Supreme Court

A Leftist Makes the Case for Originalism

What’s worse for the left, a conservative originalist or a conservative living constitutionalist?


In the April 2019 issue of the Michigan Law Review, Indiana University law professor Ian Samuel, a self-described member of the "political left," assesses the recent book The Justice of Contradictions: Antonin Scalia and the Politics of Disruption. That book's author, another left-wing law professor, Rick Hasen of the University of California, Irvine, argues that originalism, the method of constitutional interpretation favored by the late Justice Scalia, is basically just a sham. According to Hasen, originalism is always principally "driven by ideology" and "results-oriented." The "notion that judges can use originalist methods to 'find' or 'discover' the law, rather than make it," Hasen writes in The Justice of Contradictions, is an "illusion" and should be dismissed as such.

Samuel takes a different view. In fact, he argues, "for a person on the political left, in the contingent historical circumstances" of the present day United States, "it would be disastrous as a practical matter to accept or profess [Hasen's] position." Why? Because, Samuel argues, originalism is "demonstrably capable—at least in some cases!—of getting otherwise conservative judges to vote for outcomes that they may not personally like. Given that the Supreme Court may be in the hands of conservative judges for the next twenty-five years, if you are on the political left (as Hasen is, and as I am), some account of how to restrain those conservative judges is of the highest priority."

There is some practical wisdom in this provocative analysis. Given the choice between a conservative originalist and a conservative living constitutionalist, it seems quite clear that liberals should pick the originalist. Living constitutionalism, as Woodrow Wilson (one of the doctrine's earliest theorists) once explained, holds that if the Constitution cannot "adapt itself to the measure of the times," it "must be thrown off and left behind, as a bygone device." In other words, if the written Constitution imposes an unwelcome limit, a living constitutionalist may feel free to ignore that limit. Would liberals really prefer an openly right-wing version of that on today's Supreme Court?

Here's another way of thinking about this topic: Would liberals prefer a justice in the mold of Samuel Alito or a justice in the mold of Neil Gorsuch?

Among the Supreme Court's current Republican appointees, Alito is arguably the least originalist—or perhaps it would be more accurate to say that he is the most skeptical of originalism. For example, during the November 2010 oral arguments in Schwarzenegger v.
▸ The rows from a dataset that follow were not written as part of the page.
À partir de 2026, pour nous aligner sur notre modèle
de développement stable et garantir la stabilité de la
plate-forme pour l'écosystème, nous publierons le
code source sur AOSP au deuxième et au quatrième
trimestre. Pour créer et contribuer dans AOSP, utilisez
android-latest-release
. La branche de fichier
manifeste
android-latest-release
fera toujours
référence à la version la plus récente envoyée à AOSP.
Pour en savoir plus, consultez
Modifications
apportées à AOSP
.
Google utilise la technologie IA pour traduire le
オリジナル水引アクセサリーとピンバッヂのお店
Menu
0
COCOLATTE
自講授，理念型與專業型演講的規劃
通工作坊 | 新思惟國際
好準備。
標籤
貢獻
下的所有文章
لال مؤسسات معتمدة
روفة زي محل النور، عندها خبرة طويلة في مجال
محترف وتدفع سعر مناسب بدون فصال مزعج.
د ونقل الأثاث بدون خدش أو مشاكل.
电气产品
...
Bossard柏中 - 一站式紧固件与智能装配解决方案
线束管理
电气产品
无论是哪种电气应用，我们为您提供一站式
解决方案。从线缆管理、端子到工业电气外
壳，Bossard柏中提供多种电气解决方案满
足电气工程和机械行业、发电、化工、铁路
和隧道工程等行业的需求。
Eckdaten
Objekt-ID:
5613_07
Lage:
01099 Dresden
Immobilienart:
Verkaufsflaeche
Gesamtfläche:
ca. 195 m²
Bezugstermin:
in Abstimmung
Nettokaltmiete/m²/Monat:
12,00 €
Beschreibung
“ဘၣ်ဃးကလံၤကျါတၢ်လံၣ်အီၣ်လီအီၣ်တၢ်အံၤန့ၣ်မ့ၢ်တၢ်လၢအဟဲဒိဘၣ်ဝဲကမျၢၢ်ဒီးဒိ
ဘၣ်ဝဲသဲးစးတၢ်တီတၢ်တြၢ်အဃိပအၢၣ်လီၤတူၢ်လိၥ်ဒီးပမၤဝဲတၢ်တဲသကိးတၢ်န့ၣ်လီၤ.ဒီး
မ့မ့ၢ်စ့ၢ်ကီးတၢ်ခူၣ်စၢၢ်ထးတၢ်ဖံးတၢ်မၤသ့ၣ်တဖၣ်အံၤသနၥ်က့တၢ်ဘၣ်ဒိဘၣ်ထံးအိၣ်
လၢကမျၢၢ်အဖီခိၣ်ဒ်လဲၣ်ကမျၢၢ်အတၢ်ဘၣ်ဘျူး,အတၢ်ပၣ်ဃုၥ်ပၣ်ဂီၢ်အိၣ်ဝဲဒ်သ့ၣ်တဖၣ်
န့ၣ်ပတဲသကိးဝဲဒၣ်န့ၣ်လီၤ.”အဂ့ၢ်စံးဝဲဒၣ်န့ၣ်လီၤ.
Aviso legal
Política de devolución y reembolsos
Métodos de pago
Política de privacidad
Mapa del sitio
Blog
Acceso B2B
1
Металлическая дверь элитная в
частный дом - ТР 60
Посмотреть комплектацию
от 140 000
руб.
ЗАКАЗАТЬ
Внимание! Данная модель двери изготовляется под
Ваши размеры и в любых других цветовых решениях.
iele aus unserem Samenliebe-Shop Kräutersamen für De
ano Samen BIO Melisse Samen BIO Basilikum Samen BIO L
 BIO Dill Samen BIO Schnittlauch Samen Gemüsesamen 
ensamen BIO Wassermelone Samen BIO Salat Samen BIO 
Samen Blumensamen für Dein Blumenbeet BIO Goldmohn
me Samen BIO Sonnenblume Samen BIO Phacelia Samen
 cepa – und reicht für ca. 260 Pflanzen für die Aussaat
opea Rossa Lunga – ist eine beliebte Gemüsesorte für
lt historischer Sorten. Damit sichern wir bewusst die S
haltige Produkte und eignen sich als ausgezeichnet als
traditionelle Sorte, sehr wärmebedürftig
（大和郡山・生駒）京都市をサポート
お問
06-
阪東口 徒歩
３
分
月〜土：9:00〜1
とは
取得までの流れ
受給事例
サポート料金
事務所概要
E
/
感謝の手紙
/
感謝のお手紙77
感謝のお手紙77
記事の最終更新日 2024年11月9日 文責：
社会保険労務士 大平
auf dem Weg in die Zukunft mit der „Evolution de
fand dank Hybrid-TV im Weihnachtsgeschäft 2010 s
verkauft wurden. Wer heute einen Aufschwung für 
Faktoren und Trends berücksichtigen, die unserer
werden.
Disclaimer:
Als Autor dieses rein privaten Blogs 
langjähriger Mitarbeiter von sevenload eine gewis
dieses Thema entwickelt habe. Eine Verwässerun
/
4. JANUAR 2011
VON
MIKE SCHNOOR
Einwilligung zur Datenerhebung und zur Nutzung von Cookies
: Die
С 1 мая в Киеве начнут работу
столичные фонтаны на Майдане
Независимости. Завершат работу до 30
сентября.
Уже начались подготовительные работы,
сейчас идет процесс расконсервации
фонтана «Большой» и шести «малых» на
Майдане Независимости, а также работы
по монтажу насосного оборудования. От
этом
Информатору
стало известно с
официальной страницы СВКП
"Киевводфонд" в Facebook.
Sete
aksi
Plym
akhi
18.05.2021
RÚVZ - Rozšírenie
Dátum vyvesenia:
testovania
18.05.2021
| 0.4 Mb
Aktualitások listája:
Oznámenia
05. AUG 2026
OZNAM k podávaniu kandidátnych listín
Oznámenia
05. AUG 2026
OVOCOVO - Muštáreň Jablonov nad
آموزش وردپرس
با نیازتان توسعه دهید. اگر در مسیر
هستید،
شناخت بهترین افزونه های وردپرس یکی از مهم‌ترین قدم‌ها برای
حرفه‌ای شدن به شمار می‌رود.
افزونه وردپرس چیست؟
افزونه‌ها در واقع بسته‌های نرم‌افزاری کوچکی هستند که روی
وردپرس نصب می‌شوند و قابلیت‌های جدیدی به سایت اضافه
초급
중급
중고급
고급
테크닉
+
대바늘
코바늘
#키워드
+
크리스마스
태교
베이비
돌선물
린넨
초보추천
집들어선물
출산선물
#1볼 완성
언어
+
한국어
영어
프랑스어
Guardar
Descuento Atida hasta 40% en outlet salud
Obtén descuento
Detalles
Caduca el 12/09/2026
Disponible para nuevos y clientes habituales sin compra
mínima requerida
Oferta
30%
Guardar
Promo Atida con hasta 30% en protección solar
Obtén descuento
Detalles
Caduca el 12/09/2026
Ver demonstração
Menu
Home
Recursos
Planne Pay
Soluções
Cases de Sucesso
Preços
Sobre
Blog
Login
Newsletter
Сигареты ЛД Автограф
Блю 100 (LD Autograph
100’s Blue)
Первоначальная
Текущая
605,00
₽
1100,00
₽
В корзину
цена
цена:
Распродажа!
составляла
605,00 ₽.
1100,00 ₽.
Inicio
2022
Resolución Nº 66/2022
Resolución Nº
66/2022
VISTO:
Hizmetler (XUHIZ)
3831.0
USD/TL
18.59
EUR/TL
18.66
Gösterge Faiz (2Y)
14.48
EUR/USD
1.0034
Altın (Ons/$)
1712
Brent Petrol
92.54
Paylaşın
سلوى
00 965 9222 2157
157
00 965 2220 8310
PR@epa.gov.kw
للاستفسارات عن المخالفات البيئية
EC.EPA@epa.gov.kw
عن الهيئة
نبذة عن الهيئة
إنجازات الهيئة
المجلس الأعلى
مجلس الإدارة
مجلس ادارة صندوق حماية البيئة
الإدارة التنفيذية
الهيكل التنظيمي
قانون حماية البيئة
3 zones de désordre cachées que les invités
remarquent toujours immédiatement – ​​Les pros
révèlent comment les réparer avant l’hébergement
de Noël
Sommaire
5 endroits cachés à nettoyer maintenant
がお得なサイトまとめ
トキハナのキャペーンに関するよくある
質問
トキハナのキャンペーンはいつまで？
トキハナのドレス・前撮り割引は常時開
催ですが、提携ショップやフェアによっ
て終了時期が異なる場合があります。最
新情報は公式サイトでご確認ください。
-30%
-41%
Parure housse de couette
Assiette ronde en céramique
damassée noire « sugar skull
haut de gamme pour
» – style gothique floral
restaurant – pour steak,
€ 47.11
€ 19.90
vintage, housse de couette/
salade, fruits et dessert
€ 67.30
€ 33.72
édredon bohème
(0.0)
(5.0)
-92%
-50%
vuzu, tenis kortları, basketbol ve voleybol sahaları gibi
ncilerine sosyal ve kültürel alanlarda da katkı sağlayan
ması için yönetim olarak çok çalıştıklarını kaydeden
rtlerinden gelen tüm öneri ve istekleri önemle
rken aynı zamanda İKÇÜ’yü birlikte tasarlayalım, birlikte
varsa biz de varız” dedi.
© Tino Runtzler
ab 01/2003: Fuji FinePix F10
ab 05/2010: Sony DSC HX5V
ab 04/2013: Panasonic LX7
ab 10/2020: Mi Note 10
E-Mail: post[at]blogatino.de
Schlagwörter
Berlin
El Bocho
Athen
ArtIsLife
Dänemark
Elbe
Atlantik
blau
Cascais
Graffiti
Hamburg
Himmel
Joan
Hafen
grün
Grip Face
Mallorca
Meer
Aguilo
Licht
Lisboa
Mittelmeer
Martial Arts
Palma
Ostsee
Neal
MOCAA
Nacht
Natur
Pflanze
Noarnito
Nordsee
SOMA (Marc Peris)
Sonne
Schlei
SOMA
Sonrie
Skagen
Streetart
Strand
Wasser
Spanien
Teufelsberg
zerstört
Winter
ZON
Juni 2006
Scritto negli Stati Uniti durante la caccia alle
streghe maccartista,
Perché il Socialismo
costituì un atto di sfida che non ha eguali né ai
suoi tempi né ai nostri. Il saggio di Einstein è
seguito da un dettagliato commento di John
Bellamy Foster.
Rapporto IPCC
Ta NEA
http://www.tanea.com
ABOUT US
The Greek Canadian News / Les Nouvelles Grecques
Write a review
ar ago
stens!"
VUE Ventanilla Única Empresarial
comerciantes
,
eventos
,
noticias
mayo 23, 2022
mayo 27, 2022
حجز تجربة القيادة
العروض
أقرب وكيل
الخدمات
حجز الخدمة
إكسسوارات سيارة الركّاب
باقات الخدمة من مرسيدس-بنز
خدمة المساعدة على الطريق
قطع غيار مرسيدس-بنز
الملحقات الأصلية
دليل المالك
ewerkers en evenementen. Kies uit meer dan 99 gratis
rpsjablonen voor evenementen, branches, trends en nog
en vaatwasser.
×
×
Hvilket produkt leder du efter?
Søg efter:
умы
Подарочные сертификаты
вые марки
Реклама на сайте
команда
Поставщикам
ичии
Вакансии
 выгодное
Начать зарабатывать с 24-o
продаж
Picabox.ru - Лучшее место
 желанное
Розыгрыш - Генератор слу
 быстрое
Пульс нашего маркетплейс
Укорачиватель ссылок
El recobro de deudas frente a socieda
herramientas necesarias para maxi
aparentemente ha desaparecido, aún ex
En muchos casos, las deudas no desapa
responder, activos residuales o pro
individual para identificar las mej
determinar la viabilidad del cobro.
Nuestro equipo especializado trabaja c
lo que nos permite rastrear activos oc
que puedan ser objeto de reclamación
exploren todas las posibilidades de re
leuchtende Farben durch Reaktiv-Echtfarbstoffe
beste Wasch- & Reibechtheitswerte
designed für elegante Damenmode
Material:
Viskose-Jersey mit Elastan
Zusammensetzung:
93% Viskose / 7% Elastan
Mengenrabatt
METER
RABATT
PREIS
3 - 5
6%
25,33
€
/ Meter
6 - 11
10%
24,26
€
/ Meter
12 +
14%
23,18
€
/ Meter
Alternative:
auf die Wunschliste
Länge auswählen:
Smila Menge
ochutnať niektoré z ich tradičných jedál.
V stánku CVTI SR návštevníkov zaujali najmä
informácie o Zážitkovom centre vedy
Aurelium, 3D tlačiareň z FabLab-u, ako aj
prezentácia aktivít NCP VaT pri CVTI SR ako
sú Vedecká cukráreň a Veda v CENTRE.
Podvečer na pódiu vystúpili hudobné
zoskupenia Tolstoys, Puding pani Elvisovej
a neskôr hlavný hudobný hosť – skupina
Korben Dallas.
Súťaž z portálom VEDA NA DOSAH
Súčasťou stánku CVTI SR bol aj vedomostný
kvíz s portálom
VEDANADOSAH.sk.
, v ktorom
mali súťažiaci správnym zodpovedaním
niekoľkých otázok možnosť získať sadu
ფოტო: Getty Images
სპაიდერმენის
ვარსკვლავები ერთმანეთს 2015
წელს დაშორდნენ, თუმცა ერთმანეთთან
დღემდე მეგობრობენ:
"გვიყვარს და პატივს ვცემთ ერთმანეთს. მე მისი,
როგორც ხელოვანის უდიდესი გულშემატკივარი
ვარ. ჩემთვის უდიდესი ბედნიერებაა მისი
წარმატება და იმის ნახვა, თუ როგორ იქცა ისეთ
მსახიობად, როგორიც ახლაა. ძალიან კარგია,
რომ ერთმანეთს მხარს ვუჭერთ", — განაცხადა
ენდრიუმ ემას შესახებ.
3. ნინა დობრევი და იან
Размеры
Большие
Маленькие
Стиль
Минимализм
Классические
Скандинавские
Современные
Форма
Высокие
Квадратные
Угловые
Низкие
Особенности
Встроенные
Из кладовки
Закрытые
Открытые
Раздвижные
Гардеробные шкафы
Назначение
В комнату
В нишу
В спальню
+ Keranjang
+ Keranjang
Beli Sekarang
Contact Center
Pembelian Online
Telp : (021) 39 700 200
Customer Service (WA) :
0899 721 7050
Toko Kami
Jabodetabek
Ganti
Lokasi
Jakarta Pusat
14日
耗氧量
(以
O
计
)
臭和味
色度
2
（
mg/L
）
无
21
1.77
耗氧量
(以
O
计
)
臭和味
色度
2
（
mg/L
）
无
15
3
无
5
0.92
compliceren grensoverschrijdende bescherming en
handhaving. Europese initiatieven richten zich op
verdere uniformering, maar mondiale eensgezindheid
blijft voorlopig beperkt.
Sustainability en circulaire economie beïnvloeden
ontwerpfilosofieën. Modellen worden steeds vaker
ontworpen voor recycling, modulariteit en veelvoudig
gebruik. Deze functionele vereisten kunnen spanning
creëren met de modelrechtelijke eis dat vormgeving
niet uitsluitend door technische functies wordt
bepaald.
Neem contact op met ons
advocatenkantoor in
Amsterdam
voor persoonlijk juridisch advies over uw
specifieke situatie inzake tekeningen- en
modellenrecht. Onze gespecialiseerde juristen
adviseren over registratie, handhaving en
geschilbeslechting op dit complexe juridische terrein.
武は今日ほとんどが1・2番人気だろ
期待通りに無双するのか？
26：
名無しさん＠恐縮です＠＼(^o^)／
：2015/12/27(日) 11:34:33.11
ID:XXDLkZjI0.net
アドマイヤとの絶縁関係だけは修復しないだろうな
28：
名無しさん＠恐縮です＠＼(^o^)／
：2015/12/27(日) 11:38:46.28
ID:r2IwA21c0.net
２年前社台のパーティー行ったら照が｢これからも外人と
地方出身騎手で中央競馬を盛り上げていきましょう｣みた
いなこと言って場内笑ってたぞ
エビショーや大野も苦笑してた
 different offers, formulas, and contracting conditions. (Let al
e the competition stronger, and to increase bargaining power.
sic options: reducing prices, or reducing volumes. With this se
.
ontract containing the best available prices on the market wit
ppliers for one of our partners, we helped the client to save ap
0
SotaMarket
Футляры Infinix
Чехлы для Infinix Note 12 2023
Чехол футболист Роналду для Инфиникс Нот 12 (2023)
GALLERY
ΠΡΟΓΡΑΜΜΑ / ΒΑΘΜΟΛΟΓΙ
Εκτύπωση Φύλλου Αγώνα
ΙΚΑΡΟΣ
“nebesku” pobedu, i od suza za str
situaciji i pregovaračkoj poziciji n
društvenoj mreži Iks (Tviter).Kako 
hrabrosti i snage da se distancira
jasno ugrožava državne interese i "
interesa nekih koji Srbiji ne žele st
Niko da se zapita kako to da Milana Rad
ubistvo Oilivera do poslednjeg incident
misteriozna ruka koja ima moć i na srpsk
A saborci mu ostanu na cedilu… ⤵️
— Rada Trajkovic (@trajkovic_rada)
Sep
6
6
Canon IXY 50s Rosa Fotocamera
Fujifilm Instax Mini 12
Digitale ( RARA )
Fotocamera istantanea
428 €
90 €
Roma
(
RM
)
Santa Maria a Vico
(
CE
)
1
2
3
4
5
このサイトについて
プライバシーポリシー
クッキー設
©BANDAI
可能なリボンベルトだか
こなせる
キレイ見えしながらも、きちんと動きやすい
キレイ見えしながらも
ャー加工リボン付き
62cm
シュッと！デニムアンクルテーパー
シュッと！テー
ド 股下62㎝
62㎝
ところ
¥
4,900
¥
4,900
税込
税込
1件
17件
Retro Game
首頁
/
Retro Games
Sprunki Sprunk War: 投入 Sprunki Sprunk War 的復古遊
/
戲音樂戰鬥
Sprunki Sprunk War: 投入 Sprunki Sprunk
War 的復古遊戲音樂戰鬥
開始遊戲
Entertainment Merchants Association, which dealt with California's restrictions on the sale of violent video games to minors, Alito mocked Scalia's originalist-minded questioning of the state's supervising deputy attorney general. "I think what Justice Scalia wants to know is what James Madison thought about video games," Alito sneered. "Did he enjoy them?"

"No," Scalia shot back, the annoyance evident in his voice. "I want to know what James Madison thought about violence. Was there any indication that anybody thought, when the First Amendment was adopted, that there—there was an exception to it for—for speech regarding violence?"

In contrast to Alito, Neil Gorsuch has emerged as one of the Court's biggest advocates of originalism since he joined the bench two years ago. And that commitment to originalism has led Gorsuch to clash repeatedly with Alito in Fourth Amendment cases. For instance, during the November 2017 oral arguments in Carpenter v. United States, which dealt with the warrantless government acquisition of cell phone records, Gorsuch, as I noted at the time, "proffered a property rights argument that might allow Carpenter to win the case, and Alito came out swinging hard against it." Several months later, that dynamic repeated itself during the oral arguments in Byrd v. United States, with Gorsuch and Alito butting heads over privacy, property, and the right to be free from unreasonable searches and seizures.

In short, if you are a member of the political left, and you are trying to take the measure of originalism, you might want to ask yourself this question: Would you rather see Alito or Gorsuch write the majority opinion in a Fourth Amendment case?